Saved data entries

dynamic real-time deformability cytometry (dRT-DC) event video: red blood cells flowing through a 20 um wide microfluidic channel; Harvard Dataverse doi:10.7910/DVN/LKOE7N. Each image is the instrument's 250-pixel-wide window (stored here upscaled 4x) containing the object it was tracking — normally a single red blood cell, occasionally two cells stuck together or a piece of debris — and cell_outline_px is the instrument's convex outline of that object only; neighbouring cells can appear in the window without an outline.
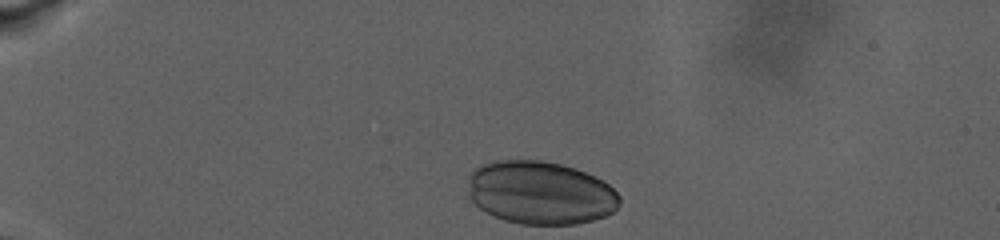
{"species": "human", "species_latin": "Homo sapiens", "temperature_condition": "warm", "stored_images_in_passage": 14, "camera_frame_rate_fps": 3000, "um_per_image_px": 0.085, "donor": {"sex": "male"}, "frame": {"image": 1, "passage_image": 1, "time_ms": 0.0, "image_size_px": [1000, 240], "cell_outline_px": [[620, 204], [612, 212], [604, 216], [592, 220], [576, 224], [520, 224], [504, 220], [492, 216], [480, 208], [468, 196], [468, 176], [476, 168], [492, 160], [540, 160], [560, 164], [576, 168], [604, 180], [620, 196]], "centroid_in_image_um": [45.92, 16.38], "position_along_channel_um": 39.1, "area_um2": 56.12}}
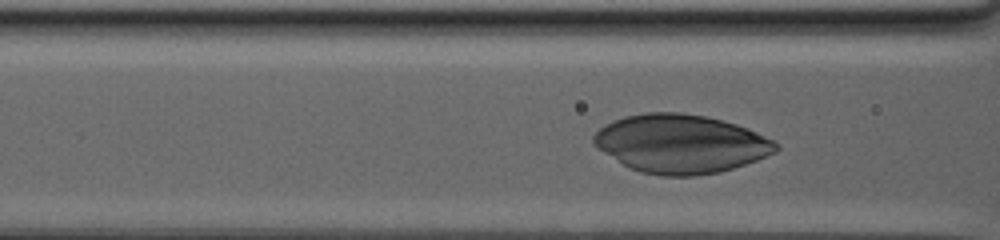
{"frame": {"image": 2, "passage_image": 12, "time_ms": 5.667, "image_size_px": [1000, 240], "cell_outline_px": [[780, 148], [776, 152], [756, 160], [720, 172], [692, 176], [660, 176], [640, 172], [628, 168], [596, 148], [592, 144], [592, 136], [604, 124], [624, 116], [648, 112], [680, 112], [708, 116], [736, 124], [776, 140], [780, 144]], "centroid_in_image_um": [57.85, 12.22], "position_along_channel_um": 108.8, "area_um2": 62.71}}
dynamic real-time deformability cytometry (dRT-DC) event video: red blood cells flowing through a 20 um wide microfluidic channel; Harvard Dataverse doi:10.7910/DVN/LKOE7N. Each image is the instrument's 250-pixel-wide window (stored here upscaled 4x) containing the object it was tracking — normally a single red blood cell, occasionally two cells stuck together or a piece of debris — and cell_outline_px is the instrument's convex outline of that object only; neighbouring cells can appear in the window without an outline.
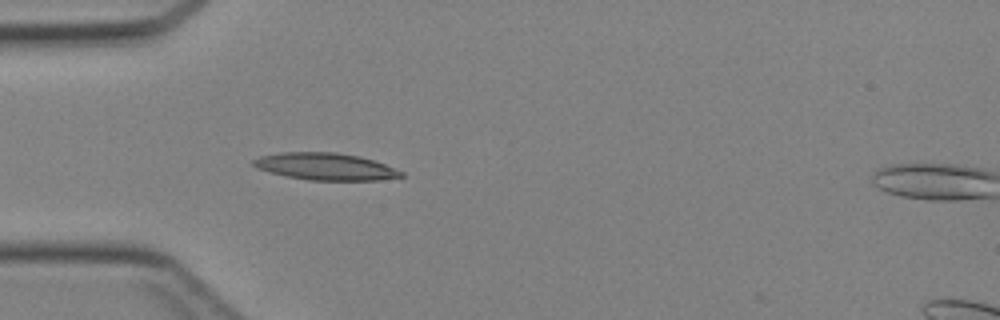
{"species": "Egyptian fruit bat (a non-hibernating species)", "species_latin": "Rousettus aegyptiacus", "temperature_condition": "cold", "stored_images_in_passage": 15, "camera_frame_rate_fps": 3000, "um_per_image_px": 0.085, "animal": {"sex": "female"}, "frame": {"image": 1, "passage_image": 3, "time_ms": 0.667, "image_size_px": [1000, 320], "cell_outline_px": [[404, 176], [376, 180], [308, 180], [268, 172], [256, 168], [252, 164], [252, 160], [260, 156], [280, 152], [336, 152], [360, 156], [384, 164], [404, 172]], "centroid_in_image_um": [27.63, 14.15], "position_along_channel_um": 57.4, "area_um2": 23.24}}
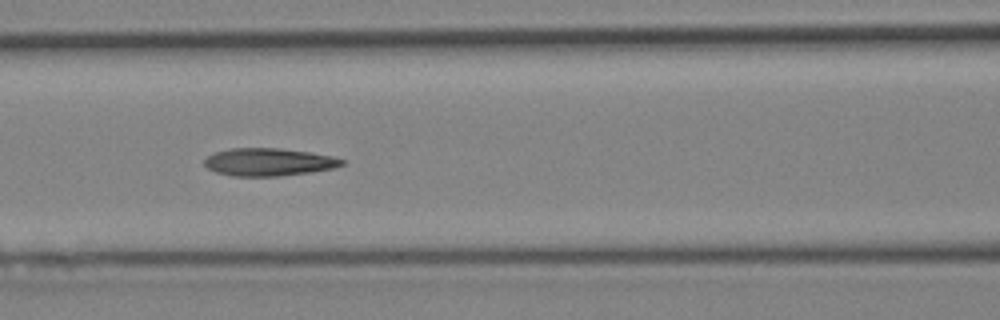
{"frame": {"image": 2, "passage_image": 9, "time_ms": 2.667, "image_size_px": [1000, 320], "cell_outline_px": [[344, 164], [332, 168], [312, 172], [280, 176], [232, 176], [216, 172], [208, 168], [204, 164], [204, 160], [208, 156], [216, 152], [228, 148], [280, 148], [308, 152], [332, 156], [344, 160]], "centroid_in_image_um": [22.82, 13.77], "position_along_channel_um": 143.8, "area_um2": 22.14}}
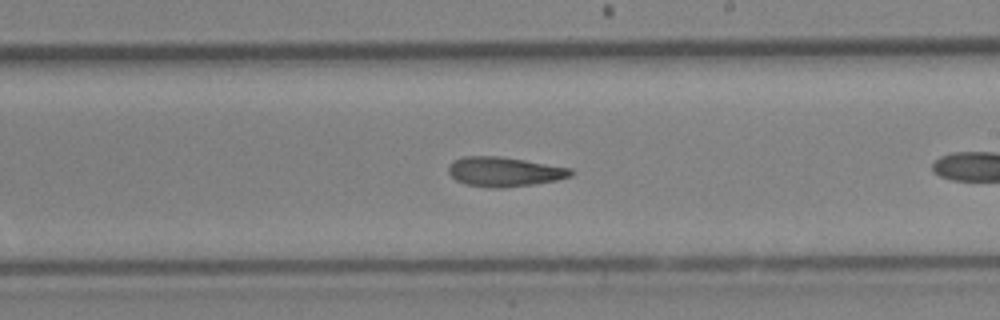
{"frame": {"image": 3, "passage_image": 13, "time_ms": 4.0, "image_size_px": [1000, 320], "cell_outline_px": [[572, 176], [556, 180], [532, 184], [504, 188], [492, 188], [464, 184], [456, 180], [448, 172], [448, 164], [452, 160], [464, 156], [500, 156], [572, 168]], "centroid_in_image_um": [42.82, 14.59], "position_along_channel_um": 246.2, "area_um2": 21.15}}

# SHORT PROBLEM
Every record above should come back exactly, but without its pictures.

# COMPLETE ANSWER
dynamic real-time deformability cytometry (dRT-DC) event video: red blood cells flowing through a 20 um wide microfluidic channel; Harvard Dataverse doi:10.7910/DVN/LKOE7N. Each image is the instrument's 250-pixel-wide window (stored here upscaled 4x) containing the object it was tracking — normally a single red blood cell, occasionally two cells stuck together or a piece of debris — and cell_outline_px is the instrument's convex outline of that object only; neighbouring cells can appear in the window without an outline.
{"species": "human", "species_latin": "Homo sapiens", "temperature_condition": "warm", "stored_images_in_passage": 14, "camera_frame_rate_fps": 3000, "um_per_image_px": 0.085, "donor": {"sex": "male"}, "frame": {"image": 1, "passage_image": 1, "time_ms": 0.0, "image_size_px": [1000, 240], "cell_outline_px": [[620, 204], [612, 212], [604, 216], [592, 220], [576, 224], [520, 224], [504, 220], [492, 216], [480, 208], [468, 196], [468, 176], [476, 168], [492, 160], [540, 160], [560, 164], [576, 168], [604, 180], [620, 196]], "centroid_in_image_um": [45.92, 16.38], "position_along_channel_um": 39.1, "area_um2": 56.12}}
{"frame": {"image": 2, "passage_image": 12, "time_ms": 5.667, "image_size_px": [1000, 240], "cell_outline_px": [[780, 148], [776, 152], [756, 160], [720, 172], [692, 176], [660, 176], [640, 172], [628, 168], [596, 148], [592, 144], [592, 136], [604, 124], [624, 116], [648, 112], [680, 112], [708, 116], [736, 124], [776, 140], [780, 144]], "centroid_in_image_um": [57.85, 12.22], "position_along_channel_um": 108.8, "area_um2": 62.71}}
dynamic real-time deformability cytometry (dRT-DC) event video: red blood cells flowing through a 20 um wide microfluidic channel; Harvard Dataverse doi:10.7910/DVN/LKOE7N. Each image is the instrument's 250-pixel-wide window (stored here upscaled 4x) containing the object it was tracking — normally a single red blood cell, occasionally two cells stuck together or a piece of debris — and cell_outline_px is the instrument's convex outline of that object only; neighbouring cells can appear in the window without an outline.
{"species": "Egyptian fruit bat (a non-hibernating species)", "species_latin": "Rousettus aegyptiacus", "temperature_condition": "cold", "stored_images_in_passage": 15, "camera_frame_rate_fps": 3000, "um_per_image_px": 0.085, "animal": {"sex": "female"}, "frame": {"image": 1, "passage_image": 3, "time_ms": 0.667, "image_size_px": [1000, 320], "cell_outline_px": [[404, 176], [376, 180], [308, 180], [268, 172], [256, 168], [252, 164], [252, 160], [260, 156], [280, 152], [336, 152], [360, 156], [384, 164], [404, 172]], "centroid_in_image_um": [27.63, 14.15], "position_along_channel_um": 57.4, "area_um2": 23.24}}
{"frame": {"image": 2, "passage_image": 9, "time_ms": 2.667, "image_size_px": [1000, 320], "cell_outline_px": [[344, 164], [332, 168], [312, 172], [280, 176], [232, 176], [216, 172], [208, 168], [204, 164], [204, 160], [208, 156], [216, 152], [228, 148], [280, 148], [308, 152], [332, 156], [344, 160]], "centroid_in_image_um": [22.82, 13.77], "position_along_channel_um": 143.8, "area_um2": 22.14}}
{"frame": {"image": 3, "passage_image": 13, "time_ms": 4.0, "image_size_px": [1000, 320], "cell_outline_px": [[572, 176], [556, 180], [532, 184], [504, 188], [492, 188], [464, 184], [456, 180], [448, 172], [448, 164], [452, 160], [464, 156], [500, 156], [572, 168]], "centroid_in_image_um": [42.82, 14.59], "position_along_channel_um": 246.2, "area_um2": 21.15}}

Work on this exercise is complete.